Carapebus Formation, Campos Basin, Eastern Brazil
Within the Carapebus Formation (Oligocene-Maastrichtian, with inclusion of the related Ubatuba Formation—Rangel et al., 2003), four major reservoir petrofacies were recognized in the sandstones and sandy conglomerates in an oilfield of northern Campos Basin (Figures 1 3).The sandstones were deposited by high-density turbidity currents in channelized lobe complexes. Petrofacies A comprises medium- to coarse- grained, locally conglomeratic, poorly sorted feldspathic sandstones (arkoses) and sandy conglomerates, which were pervasively cemented by pre-compaction, coarsely-crystalline calcite (Figure 3A). Consequently, their porosity is commonly obliterated totally, except for some dissolution porosity along fractures (average 3.2%; up to 10%) and their permeability is very low. Petrofacies B represents the best reservoirs, with good macroporosity (average 27.7%; up to 33.3%) and permeability (up to 1.8 mD), comprising rocks with depositional texture, fabric, and composition equivalent to Petrofacies A, but with scarce carbonate cementation, constituted more commonly by blocky to saddle dolomite. Secondary porosity due to dissolution of feldspars is common (Figure 3B). Petrofacies C includes coarse, commonly conglomeratic, poorly sorted sandstones and sandy conglomerates rich in mud intraclasts and carbonaceous fragments, with abundant pseudomatrix generated by the compaction of the soft intraclasts (Figure 3C). Porosity is low (average 12.1%; up to 13.3%), as is the permeability. Petrofacies D is represented by very fine to fine, well-sorted sandstones rich in micas and locally in small mud intraclasts (Figure 3D). Macroporosity was heterogeneously reduced by the compaction (8.3 to 26.3%; average 18.4%), but permeability is always low (few tens to fraction of mD). These reservoir petrofacies are easily recognized in logs, and can therefore be used to represent tri-dimensionally the quality and heterogeneity of the reservoirs in the field.

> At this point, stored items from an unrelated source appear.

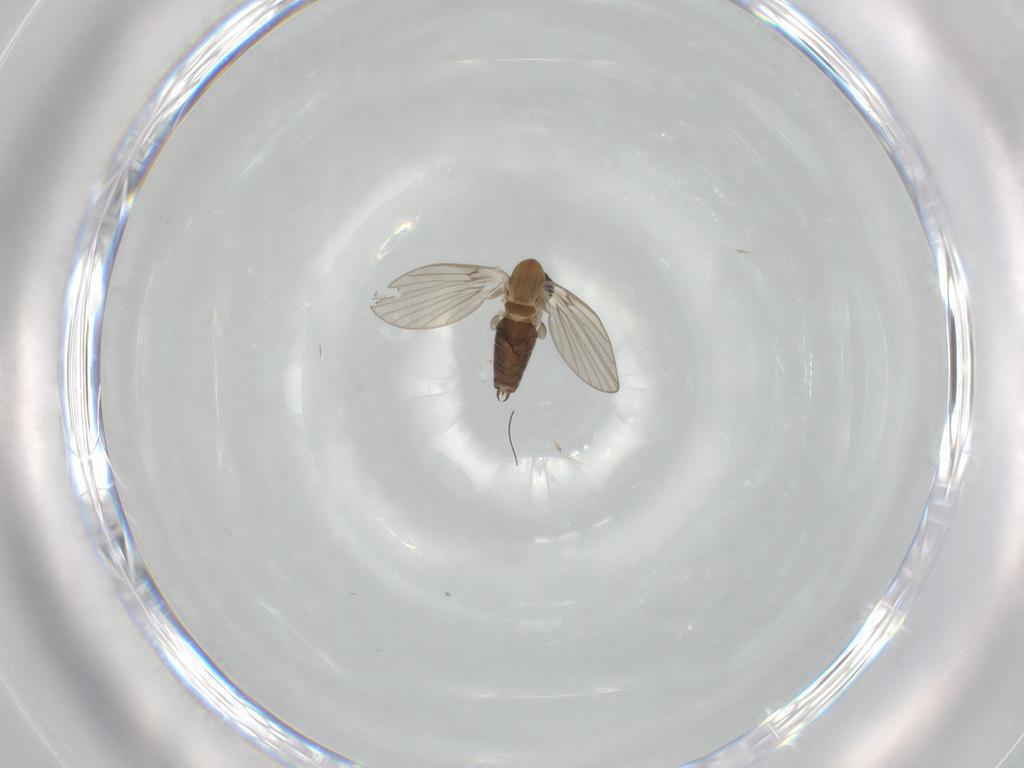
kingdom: Animalia
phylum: Arthropoda
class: Insecta
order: Diptera
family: Psychodidae
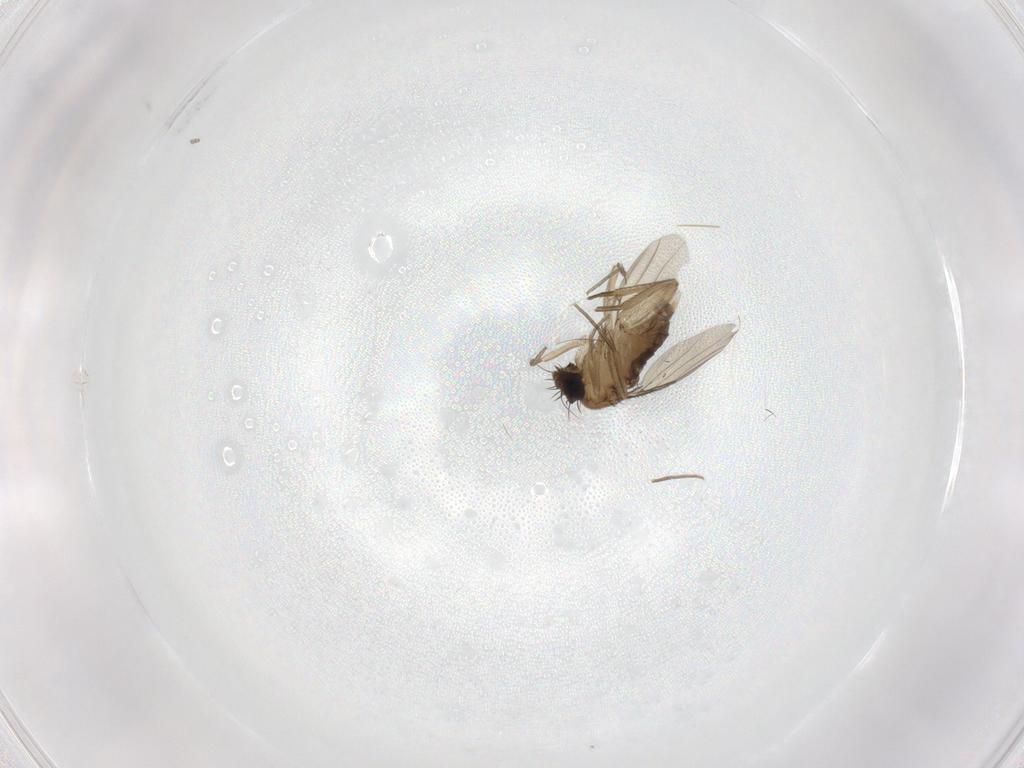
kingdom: Animalia
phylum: Arthropoda
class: Insecta
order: Diptera
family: Phoridae
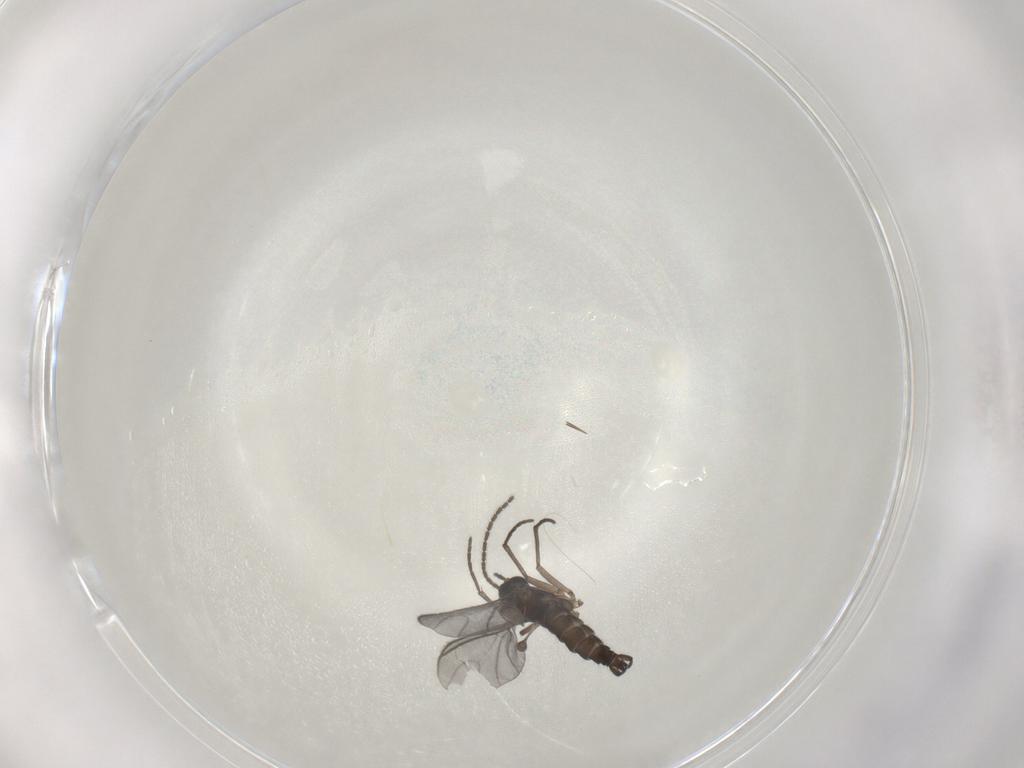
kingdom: Animalia
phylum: Arthropoda
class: Insecta
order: Diptera
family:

Reservoir petrofacies defined by this methodology are consistent in terms of petrophysical porosity and permeability, log and seismic signatures. Consequently, they can be used for calibrating the logs for realistic rock properties. The calibrated logs can then be applied to the representation in 2D sections and 3D models of the true reservoir quality and heterogeneity. Realistic reservoir models constructed through this methodology can then be used in enhanced static and flow simulations during the development and production of the oil and gas fields. Reservoir petrofacies can be consistently linked to sequence stratigraphic, provenance and/or burial history parameters for the development of coherent and operational models for the prediction of reservoir quality during hydrocarbon exploration.